Sunday, February 5, 2012

ALL THE FLOWERS IN SHANGHAI (DUNCAN JEPSON)


Story Description:

For every young Chinese woman in 1930s Shanghai, following the path of duty takes precedence over personal desires

For Feng, that means becoming the bride of a wealthy businessman in a marriage arranged by her parents. In the enclosed world of the Sang household—a place of public ceremony and private cruelty—fulfilling her duty means bearing a male heir.

The life that has been forced on her makes Feng bitter and resentful, and she plots a terrible revenge.
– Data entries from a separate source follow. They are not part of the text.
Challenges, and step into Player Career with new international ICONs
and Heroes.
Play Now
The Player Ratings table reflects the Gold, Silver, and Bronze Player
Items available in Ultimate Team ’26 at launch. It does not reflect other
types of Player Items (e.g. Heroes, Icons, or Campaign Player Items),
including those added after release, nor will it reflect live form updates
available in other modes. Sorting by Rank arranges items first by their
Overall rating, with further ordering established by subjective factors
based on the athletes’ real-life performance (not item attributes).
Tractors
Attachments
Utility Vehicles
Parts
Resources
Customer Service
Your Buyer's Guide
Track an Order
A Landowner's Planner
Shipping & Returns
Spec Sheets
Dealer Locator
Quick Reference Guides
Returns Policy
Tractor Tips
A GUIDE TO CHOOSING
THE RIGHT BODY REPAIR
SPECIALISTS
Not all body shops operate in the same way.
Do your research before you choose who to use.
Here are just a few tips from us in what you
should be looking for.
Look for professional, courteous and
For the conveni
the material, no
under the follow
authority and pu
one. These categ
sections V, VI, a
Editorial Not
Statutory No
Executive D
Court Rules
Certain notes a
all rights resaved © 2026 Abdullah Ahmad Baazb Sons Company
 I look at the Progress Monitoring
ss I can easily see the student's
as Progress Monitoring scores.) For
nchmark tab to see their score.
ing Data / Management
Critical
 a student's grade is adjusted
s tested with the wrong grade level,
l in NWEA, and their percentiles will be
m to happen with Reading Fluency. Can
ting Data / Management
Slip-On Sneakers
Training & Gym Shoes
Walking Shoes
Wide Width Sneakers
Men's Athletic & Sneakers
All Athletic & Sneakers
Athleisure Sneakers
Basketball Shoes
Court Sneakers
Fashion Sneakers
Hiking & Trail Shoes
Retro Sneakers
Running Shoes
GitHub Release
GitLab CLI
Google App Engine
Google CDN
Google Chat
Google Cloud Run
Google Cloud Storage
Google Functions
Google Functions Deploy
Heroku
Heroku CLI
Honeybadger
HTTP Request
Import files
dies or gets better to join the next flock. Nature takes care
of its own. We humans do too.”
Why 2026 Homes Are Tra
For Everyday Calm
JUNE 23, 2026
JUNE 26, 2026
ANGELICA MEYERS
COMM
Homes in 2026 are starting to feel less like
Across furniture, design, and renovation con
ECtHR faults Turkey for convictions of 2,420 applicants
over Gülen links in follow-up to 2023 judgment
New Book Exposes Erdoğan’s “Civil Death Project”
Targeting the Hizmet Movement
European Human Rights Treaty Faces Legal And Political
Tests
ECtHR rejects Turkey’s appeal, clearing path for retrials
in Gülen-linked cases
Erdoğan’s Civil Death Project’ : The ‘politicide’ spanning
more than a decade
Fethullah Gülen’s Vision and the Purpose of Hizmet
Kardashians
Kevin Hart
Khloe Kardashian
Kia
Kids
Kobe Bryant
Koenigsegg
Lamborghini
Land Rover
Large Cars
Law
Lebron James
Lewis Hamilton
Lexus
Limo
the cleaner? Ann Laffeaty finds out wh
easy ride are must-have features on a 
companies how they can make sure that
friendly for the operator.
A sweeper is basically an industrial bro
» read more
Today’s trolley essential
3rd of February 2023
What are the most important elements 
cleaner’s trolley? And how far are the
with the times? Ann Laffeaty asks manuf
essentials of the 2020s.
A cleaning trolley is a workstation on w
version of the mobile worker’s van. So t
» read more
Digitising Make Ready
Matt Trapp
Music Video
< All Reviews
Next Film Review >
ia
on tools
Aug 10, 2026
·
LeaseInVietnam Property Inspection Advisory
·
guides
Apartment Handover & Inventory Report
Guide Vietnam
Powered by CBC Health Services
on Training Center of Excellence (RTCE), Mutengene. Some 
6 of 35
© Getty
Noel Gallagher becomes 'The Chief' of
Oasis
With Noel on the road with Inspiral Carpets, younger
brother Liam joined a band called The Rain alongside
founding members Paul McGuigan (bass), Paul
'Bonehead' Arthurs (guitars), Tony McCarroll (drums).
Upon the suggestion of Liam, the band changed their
But with the passing years comes a reckoning, and Feng must reconcile herself with the sacrifices and terrible choices she has made in order to assure her place in the family and society—even as the violent, relentless tide of revolution engulfs her country.

Both a sweeping historical novel and an intimate portrait of one woman’s struggle against tradition, All the Flowers in Shanghai marks the debut of a sensitive and revelatory writer.

My Review:

Feng is forced to marry a man who was supposed to marry her sister, but after her death her parents didn’t want to lose face and she therefore was thrown into what would have been her sister’s future life. 

The family was wealthy and she was unliked by her father-in-law’s first and second wives and often had to take very negative comments in stride without striking back.  She was pressured to produce a male heir for the family but unfortunately her first child was a girl.  Feng made the choice to do something that she would later come to regret for the rest of her life. 

A few years later Feng did produce a boy but he was born with a deformed foot and her in-laws were not at all impressed and wanted nothing to do with the child.  Feng through herself into motherhood, spending lots of time with her son and seeing that he was schooled and they enjoyed a very close relationship. 

When her son was a bit older, a servant was hired just for him, but the girl was quite young.  At first there weren’t any problems but then Feng saw the girl going into her husband’s room one day and assumed that this young servant and he were having an affair.  At the same time she realized that her son and the servant were very friendly with one another.  Feng was irate and assumed this young servant was having an affair with both her husband and her son.  Her anger was all consuming and she beat the girl with a belt leaving a permanent scar down the side of the girls face. 

Feng could no longer cope with her life and left her wealthy in-law home and took a train to Shanghai to look for the seamstress who had made her wedding dress.  This was a time in China was there up an uprising and things were changing drastically.  Everyone had photos of Chairman Mao up in their stores and homes and young people were taking over and holding get togethers to shout out the new politics.  Feng ended up finding the woman who now managed a sewing sweatshop and she became employed there.  Having brought nothing with her but the clothes on her back, the seamstress invited Feng to live with her but they were very, very poor.  They had no heat and had to sleep together under one blanket each night huddled together to keep warm.  Working at the sweatshop and trying to meet the demands of the large quotas everyday was taking its toll on her.  Then there comes a reckoning in the end that Feng must accept. 

This was a great novel which I read in one sitting and would highly recommend it to anyone.  For a debut novel it was well written.